Крюгеру понравилась небрежность этого жеста. Она означала, что Гофман носит Рыцарский крест уже давно: возможно, удостоен и «Дубовых листьев», но не удосужился надеть их. Капитан-лейтенант хорошо знал свое дело – это, впрочем, явствовало из того простого факта, что он еще жив. Около девяноста процентов лодок, спущенных на воду во время войны, оказались потеряны: из тридцати девяти тысяч человек, ходивших на них, тридцать три тысячи погибли или были захвачены в плен. Крюгер вспомнил, что, по слухам, фюрер пришел в ярость, прочитав эти данные.
Крюгер рассказал Гофману последние новости: о хаосе в стране, сжавшейся до размеров бункера, о смерти фюрера.
– Кто же новый вождь рейха? – спросил Гофман.
– Дёниц, – ответил Крюгер. – Но на деле – Борман.
Он замолчал, размышляя, стоит ли говорить Гофману правду: больше не существовало ни рейха, ни Германии. Если рейху суждено выжить, то семена выживания – здесь, на подводной лодке.
– Что за экипаж? – поинтересовался Крюгер.
– Пятьдесят человек, включая вас и меня, все добровольцы, члены партии, все одинокие.
– Как много они знают?
– Ничего, кроме того, что едва ли когда-нибудь вернутся домой.
– А как долго продлится поход?
– Обычно – тридцать или сорок дней, но сейчас... Мы не можем идти по кратчайшему пути. Бискайский залив – смертельная западня, кишащая кораблями союзников. Нам придется обогнуть Шотландию, выйти в Атлантику и повернуть на юг.
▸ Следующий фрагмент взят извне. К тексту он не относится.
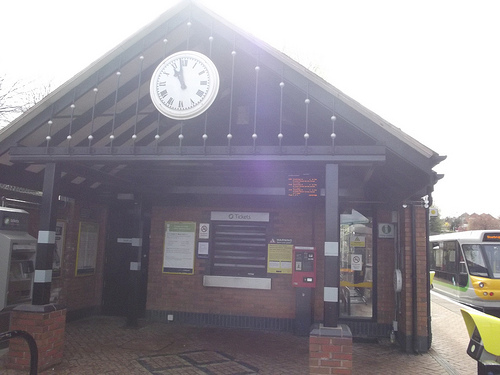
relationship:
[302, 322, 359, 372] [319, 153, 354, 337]
bricks on post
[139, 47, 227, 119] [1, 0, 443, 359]
clock on building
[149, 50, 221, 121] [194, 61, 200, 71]
clock has roman numeral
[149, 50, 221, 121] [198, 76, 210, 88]
clock has roman numeral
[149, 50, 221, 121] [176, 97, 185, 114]
clock has roman numeral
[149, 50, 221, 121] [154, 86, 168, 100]
clock has roman numeral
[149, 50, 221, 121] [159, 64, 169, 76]
clock has roman numeral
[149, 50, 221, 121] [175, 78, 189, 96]
clock has circle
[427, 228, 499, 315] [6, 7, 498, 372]
train at station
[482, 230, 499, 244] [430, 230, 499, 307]
sign on train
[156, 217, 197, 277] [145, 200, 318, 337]
sign on wall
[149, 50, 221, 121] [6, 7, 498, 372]
clock of a station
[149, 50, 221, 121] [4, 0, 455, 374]
clock of a train station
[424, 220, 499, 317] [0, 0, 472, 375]
train at railway station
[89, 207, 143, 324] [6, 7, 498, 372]
doorway at station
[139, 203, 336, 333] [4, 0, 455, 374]
counter at train station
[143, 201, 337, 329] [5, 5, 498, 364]
counter at railway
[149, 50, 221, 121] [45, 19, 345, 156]
clock on bars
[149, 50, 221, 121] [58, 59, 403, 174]
clock on building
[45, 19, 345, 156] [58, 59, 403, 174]
bars of a building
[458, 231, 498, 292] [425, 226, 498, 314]
head of a train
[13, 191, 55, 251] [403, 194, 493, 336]
window of a train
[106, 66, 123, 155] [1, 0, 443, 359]
metal bar on building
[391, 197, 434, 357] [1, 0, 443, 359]
brick pillar of building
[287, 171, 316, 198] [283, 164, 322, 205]
words on screen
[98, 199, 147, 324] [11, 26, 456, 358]
door on building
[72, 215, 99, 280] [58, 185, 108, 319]
sign on wall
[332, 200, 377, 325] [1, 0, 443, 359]
glass door on building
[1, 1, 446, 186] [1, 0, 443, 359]
roof of building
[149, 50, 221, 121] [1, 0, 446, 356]
clock at terminal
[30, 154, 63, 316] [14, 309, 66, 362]
poles supported by brick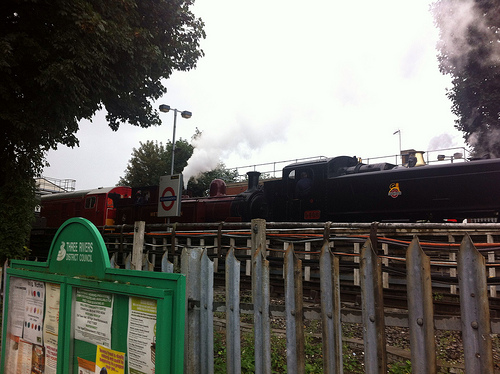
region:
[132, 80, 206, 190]
street lamps turned off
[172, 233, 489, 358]
row of metal poles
В надводном положении я могу держать восемнадцать узлов, но не знаю, как много нам удастся двигаться на поверхности. Я должен идти на экономичной скорости, примерно двенадцать узлов, чтобы мы смогли растянуть запас топлива примерно на восемь тысяч семьсот миль. Если на нас будут охотиться, проведем больше времени под водой. В таком положении мы делаем только семь узлов, электромоторы тянут не больше шестидесяти четырех миль, а для подзарядки аккумуляторов требуется семь часов хода в надводном положении. Поэтому я предполагаю, что в лучшем случае поход займет примерно пятьдесят дней.
Крюгер почувствовал, как на лбу и под мышками выступил пот. Пятьдесят дней! Он находился в этой железной гробнице меньше часа, но уже ощущал себя так, словно его легкие сдавлены железным кулаком.
– Привыкнете, – заметил Гофман. – А когда уйдем южнее, сможете часть времени проводить на палубе. Если уйдем южнее, я хотел сказать. При необходимости ведения боя мы окажемся в невыгодном положении. У нас нет носовых торпедных аппаратов.
– Почему?
– Их сняли, чтобы освободить место для вашего... груза. Он слишком велик и не проходил в люк, так что пришлось вскрывать броню. Затем выяснилось, что он не помешается между аппаратами, и их пришлось убрать.